[Collected data]
Content starts

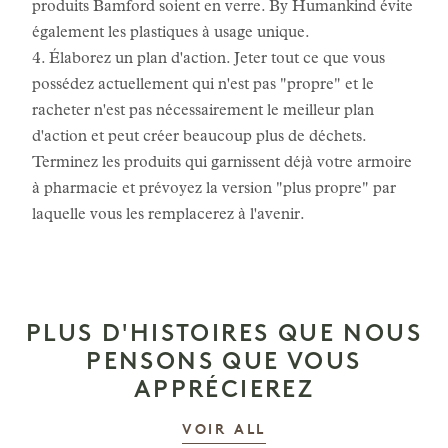
produits Bamford soient en verre. By Humankind évite
également les plastiques à usage unique.
4. Élaborez un plan d'action. Jeter tout ce que vous
possédez actuellement qui n'est pas "propre" et le
racheter n'est pas nécessairement le meilleur plan
d'action et peut créer beaucoup plus de déchets.
Terminez les produits qui garnissent déjà votre armoire
à pharmacie et prévoyez la version "plus propre" par
laquelle vous les remplacerez à l'avenir.
PLUS D'HISTOIRES QUE NOUS
PENSONS QUE VOUS
APPRÉCIEREZ
LES HISTOIRES
VOIR ALL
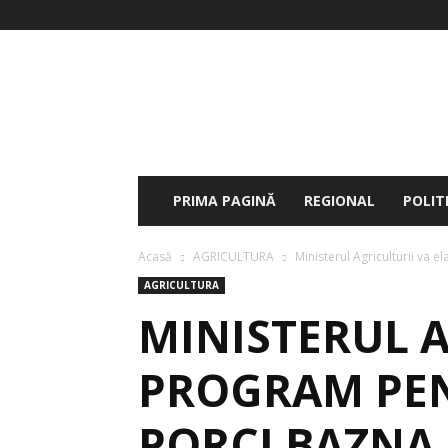
Cronica
Olteniei
PRIMA PAGINĂ
REGIONAL
POLIT
Acasă
AGRICULTURA
Ministerul Agriculturii va 
AGRICULTURA
MINISTERUL 
PROGRAM PEN
PORCI BAZNA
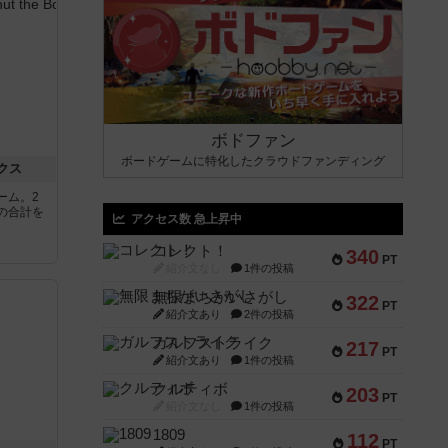
ボドファン
ボードゲームに特化したクラウドファンディング
クス
ーム。2
の合計を
アクセス数 急上昇中
コレクト！
340
PT
紹介文なし
1件の投稿
無限まちがいさがし
322
PT
紹介文あり
2件の投稿
ガルフストライク
217
PT
紹介文あり
1件の投稿
クルティボ
203
PT
紹介文なし
1件の投稿
1809
112
PT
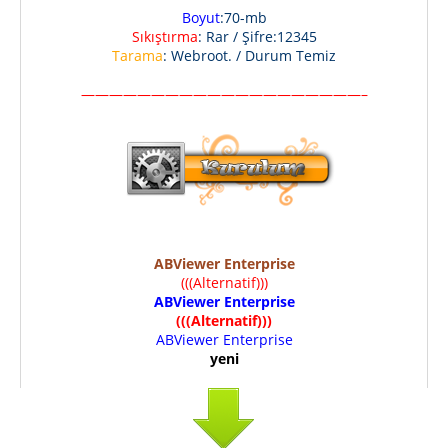
Boyut
:70-mb
Sıkıştırma
: Rar / Şifre:12345
Tarama
: Webroot. / Durum Temiz
————————————————————–
ABViewer Enterprise
(((Alternatif)))
ABViewer Enterprise
(((Alternatif)))
ABViewer Enterprise
yeni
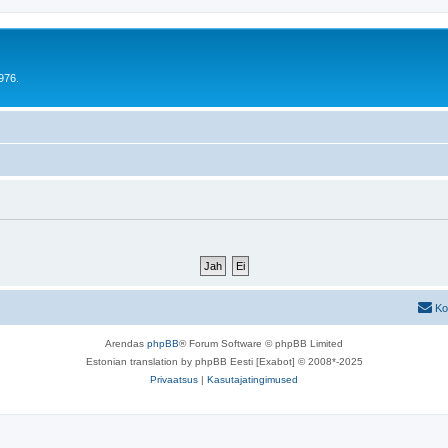
976.
Ko
Arendas
phpBB
® Forum Software © phpBB Limited
Estonian translation by phpBB Eesti [Exabot] © 2008*-2025
Privaatsus
|
Kasutajatingimused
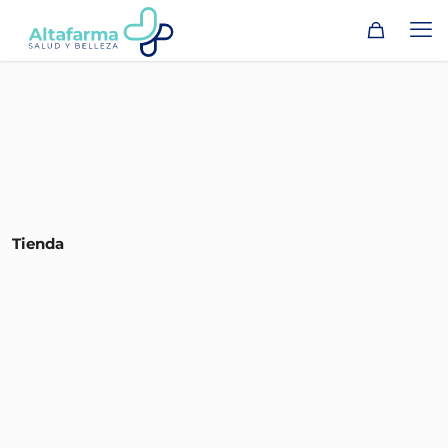
Tienda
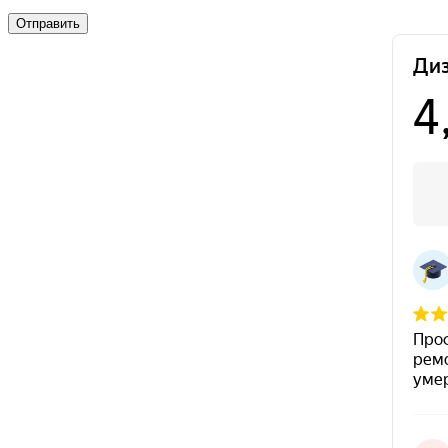
Отправить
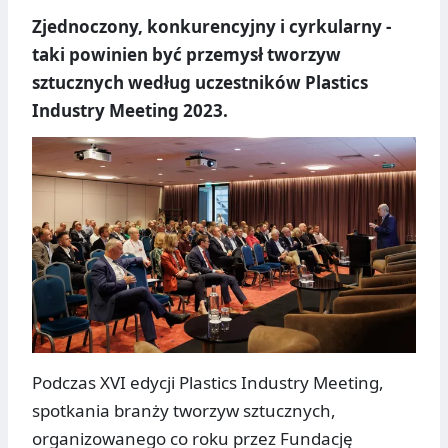
Zjednoczony, konkurencyjny i cyrkularny -
taki powinien być przemysł tworzyw
sztucznych według uczestników Plastics
Industry Meeting 2023.
Podczas XVI edycji Plastics Industry Meeting,
spotkania branży tworzyw sztucznych,
organizowanego co roku przez Fundację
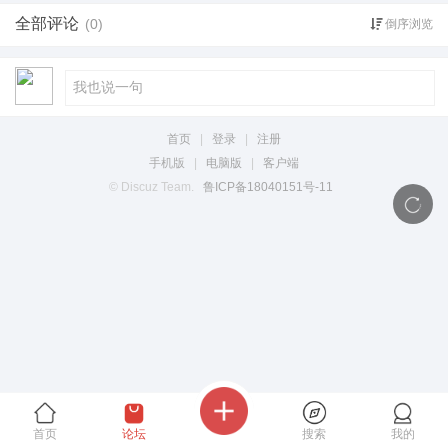
全部评论
(0)
倒序浏览
首页
|
登录
|
注册
手机版
|
电脑版
|
客户端
© Discuz Team.
鲁ICP备18040151号-11
首页
论坛
搜索
我的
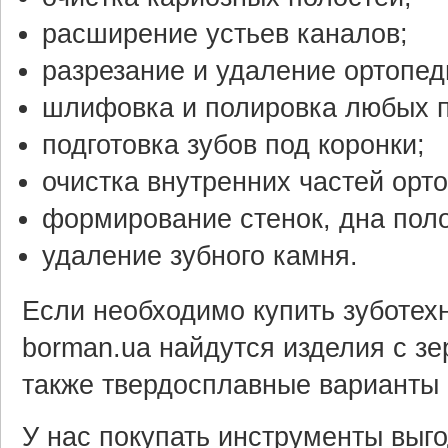
расширение устьев каналов;
разрезание и удаление ортопед
шлифовка и полировка любых п
подготовка зубов под коронки;
очистка внутренних частей орт
формирование стенок, дна поло
удаление зубного камня.
Если необходимо купить зуботехн
borman.ua найдутся изделия с зе
также твердосплавные варианты 
У нас покупать инструменты выг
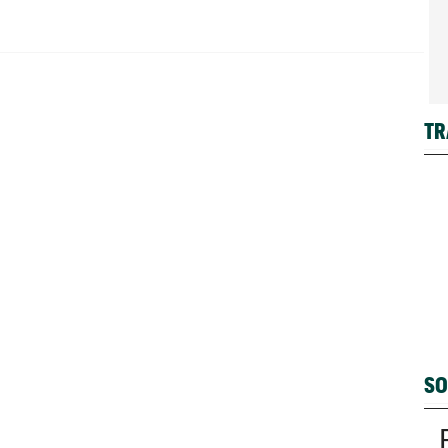
TR
SO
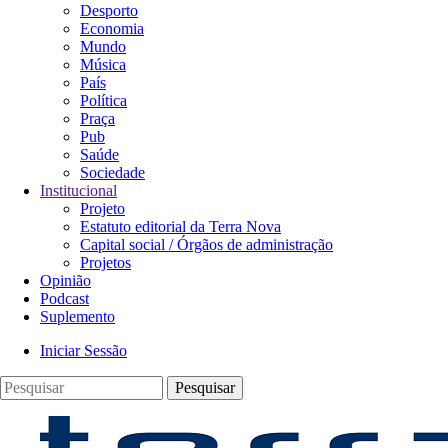
Desporto
principal
Economia
Mundo
Música
País
Política
Praça
Pub
Saúde
Sociedade
Institucional
Projeto
Estatuto editorial da Terra Nova
Capital social / Órgãos de administração
Projetos
Opinião
Podcast
Suplemento
Iniciar Sessão
Menu
Pesquisar
de
utilizador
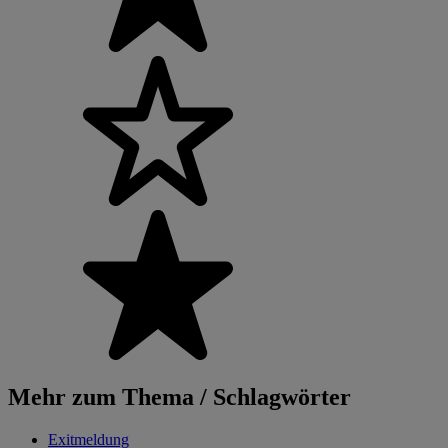
Mehr zum Thema / Schlagwörter
Exitmeldung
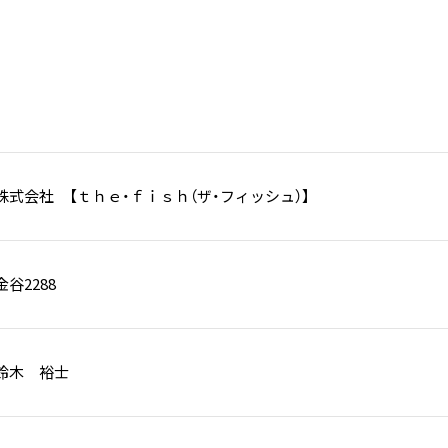
式会社 【ｔｈｅ・ｆｉｓｈ（ザ・フィッシュ）】
谷2288
鈴木 裕士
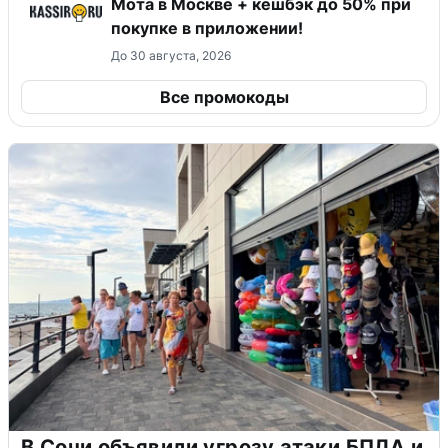
Мота в Москве + кешбэк до 50% при
покупке в приложении!
До 30 августа, 2026
Все промокоды
В Сочи объявили угрозу атаки БПЛА и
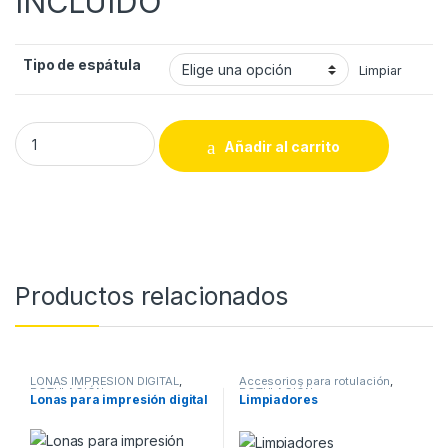
INCLUIDO
Tipo de espátula
Limpiar
Espátulas de aplicación quantity
Añadir al carrito
Productos relacionados
LONAS IMPRESION DIGITAL
,
Accesorios para rotulación
,
ROTULACIÓN
ROTULACIÓN
Lonas para impresión digital
Limpiadores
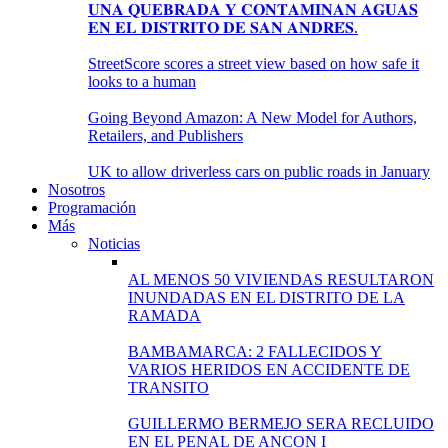
𝐔𝐍𝐀 𝐐𝐔𝐄𝐁𝐑𝐀𝐃𝐀 𝐘 𝐂𝐎𝐍𝐓𝐀𝐌𝐈𝐍𝐀𝐍 𝐀𝐆𝐔𝐀𝐒
𝐄𝐍 𝐄𝐋 𝐃𝐈𝐒𝐓𝐑𝐈𝐓𝐎 𝐃𝐄 𝐒𝐀𝐍 𝐀𝐍𝐃𝐑𝐄́𝐒.
StreetScore scores a street view based on how safe it
looks to a human
Going Beyond Amazon: A New Model for Authors,
Retailers, and Publishers
UK to allow driverless cars on public roads in January
Nosotros
Programación
Más
Noticias
AL MENOS 50 VIVIENDAS RESULTARON
INUNDADAS EN EL DISTRITO DE LA
RAMADA
BAMBAMARCA: 2 FALLECIDOS Y
VARIOS HERIDOS EN ACCIDENTE DE
TRANSITO
GUILLERMO BERMEJO SERA RECLUIDO
EN EL PENAL DE ANCON I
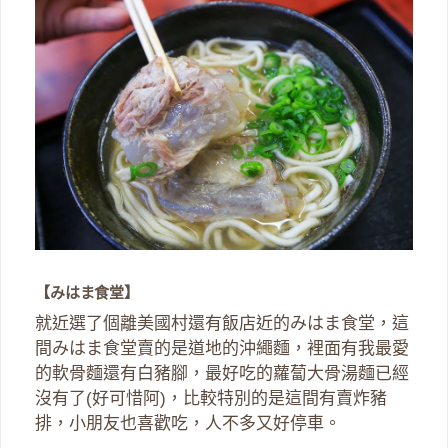
【みはま食堂】
就近選了個離美國村還有飯店近的みはま食堂，這
間みはま食堂賣的是道地的沖繩麵，裡面有我最愛
的軟骨麵還有白豬腳，最好吃的蘿蔔大骨湯麵已經
沒有了(好可惜阿)，比較特別的是這間有賣炸豬
排，小朋友也喜歡吃，人不多又好停車。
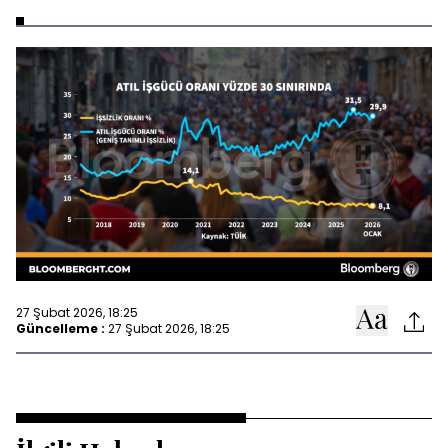
27 Şubat 2026, 18:25
Güncelleme :
27 Şubat 2026, 18:25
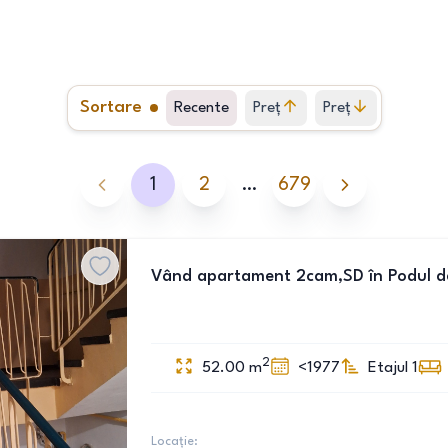
Sortare
Recente
Preț
Preț
crescător
descrescător
1
2
…
679
Vând apartament 2cam,SD în Podul d
2
52.00
m
<1977
Etajul 1
Locație:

Content ends

Aim of the task
Pick out every line in the material above that contains the string "HISTOIRES", and list those lines.

Exercise response
PLUS D'HISTOIRES QUE NOUS
LES HISTOIRES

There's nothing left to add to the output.